Work request:
Return every line of the records that includes the string "input".

-------- Materials provided

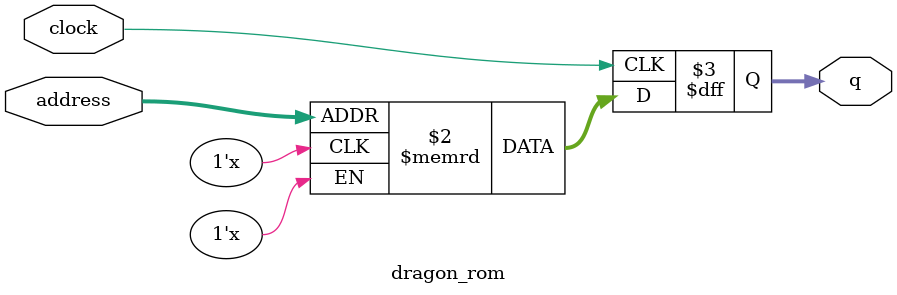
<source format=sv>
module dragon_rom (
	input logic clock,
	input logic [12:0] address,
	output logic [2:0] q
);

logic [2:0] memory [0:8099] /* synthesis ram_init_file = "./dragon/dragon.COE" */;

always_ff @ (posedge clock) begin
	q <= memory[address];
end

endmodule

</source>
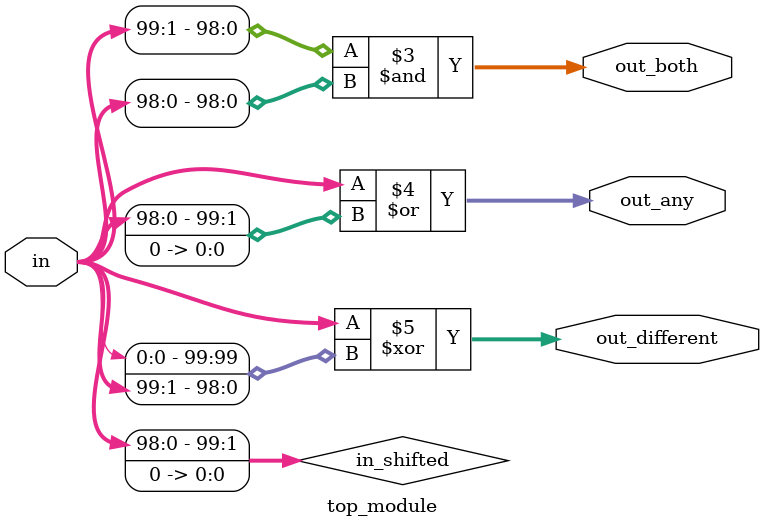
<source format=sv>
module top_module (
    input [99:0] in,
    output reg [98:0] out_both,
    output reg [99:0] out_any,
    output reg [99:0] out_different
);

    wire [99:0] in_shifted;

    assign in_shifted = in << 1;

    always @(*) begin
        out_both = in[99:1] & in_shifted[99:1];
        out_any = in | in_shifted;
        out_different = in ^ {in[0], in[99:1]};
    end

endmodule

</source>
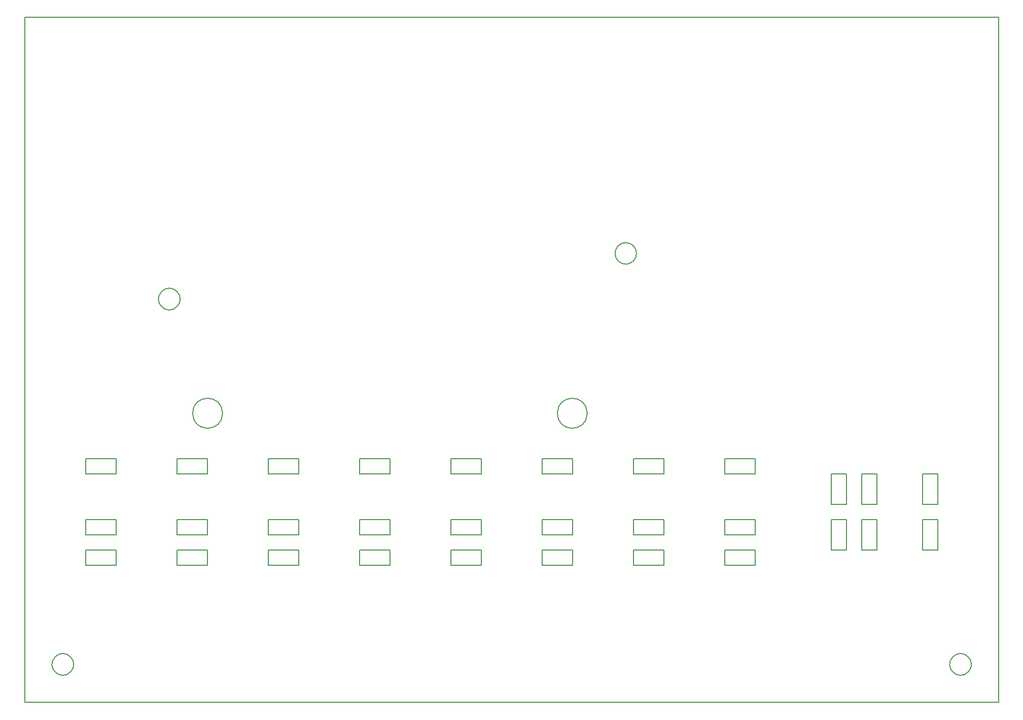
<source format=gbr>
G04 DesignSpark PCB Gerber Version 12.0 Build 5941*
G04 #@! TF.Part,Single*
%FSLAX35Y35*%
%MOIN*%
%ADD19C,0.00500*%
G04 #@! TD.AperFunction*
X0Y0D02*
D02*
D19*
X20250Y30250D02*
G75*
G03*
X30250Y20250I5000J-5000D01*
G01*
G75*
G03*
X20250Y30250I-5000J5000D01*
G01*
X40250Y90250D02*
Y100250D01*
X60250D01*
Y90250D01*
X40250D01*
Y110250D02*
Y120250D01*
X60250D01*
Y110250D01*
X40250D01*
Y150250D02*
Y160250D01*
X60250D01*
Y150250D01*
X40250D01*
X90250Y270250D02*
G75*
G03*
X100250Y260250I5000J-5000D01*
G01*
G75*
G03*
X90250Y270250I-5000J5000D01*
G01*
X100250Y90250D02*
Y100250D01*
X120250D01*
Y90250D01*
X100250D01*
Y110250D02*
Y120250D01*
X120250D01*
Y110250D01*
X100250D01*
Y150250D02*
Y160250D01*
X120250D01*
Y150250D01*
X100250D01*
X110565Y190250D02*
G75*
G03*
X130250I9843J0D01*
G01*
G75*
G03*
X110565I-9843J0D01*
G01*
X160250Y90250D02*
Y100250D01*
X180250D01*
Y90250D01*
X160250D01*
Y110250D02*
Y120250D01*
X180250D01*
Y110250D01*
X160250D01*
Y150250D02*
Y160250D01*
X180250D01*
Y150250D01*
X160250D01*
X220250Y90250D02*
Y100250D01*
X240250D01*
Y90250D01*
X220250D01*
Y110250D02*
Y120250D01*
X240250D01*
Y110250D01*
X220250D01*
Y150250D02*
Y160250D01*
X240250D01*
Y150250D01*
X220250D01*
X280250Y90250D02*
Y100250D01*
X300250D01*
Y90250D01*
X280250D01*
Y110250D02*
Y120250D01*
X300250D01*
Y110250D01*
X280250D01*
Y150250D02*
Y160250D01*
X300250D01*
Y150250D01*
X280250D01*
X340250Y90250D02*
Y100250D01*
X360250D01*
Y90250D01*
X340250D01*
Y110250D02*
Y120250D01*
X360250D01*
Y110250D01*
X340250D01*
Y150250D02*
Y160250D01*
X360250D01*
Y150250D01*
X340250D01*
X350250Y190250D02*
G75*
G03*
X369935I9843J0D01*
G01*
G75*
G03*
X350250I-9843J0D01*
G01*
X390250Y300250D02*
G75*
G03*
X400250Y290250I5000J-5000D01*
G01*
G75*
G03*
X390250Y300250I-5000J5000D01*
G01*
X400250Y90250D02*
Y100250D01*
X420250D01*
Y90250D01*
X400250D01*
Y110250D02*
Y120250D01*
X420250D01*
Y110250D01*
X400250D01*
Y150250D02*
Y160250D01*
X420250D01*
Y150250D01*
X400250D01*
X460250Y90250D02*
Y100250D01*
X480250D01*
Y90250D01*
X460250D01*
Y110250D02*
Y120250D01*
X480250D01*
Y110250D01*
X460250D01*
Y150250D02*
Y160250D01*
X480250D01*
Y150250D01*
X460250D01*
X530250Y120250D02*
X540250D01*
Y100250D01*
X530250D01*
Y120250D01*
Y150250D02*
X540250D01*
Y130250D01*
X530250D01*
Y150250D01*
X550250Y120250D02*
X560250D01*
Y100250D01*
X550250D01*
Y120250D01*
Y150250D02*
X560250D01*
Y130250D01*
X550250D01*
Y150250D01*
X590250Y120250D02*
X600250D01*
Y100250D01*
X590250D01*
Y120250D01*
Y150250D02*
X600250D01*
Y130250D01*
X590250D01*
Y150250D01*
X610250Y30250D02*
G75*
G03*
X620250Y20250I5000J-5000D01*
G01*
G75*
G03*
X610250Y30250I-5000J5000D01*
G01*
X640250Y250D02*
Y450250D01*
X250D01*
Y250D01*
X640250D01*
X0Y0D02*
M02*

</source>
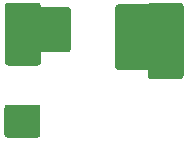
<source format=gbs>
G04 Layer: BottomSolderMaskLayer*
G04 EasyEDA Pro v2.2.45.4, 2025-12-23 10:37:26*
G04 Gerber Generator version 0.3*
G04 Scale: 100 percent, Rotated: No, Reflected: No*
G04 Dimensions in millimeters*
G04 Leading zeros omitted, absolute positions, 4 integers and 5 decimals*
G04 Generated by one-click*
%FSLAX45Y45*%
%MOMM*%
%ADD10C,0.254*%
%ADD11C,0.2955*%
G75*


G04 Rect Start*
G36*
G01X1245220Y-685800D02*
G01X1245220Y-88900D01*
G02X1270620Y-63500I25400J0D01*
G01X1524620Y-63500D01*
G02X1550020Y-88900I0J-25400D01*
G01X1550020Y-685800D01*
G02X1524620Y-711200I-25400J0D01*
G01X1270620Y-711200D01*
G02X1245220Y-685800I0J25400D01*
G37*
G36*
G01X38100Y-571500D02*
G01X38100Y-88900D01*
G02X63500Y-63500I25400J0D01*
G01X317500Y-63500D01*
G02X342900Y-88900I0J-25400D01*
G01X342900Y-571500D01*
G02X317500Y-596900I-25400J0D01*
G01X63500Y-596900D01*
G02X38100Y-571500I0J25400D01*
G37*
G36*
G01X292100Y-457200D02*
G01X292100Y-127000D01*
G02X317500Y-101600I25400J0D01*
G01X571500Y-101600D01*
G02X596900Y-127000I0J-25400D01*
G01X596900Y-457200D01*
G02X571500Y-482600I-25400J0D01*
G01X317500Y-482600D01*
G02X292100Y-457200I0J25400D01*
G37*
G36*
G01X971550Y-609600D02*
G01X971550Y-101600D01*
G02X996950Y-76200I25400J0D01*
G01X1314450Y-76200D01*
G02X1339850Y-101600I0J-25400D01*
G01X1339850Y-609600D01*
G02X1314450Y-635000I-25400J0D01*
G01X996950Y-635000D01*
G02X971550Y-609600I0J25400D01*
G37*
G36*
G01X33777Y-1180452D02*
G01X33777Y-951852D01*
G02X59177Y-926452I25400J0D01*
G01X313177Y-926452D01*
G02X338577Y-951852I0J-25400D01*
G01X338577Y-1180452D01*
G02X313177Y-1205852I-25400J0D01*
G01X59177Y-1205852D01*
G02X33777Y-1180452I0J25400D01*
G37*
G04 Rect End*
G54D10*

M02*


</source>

----------------

Solution to the exercise:
	input logic clock,
	input logic [12:0] address,
    input [99:0] in,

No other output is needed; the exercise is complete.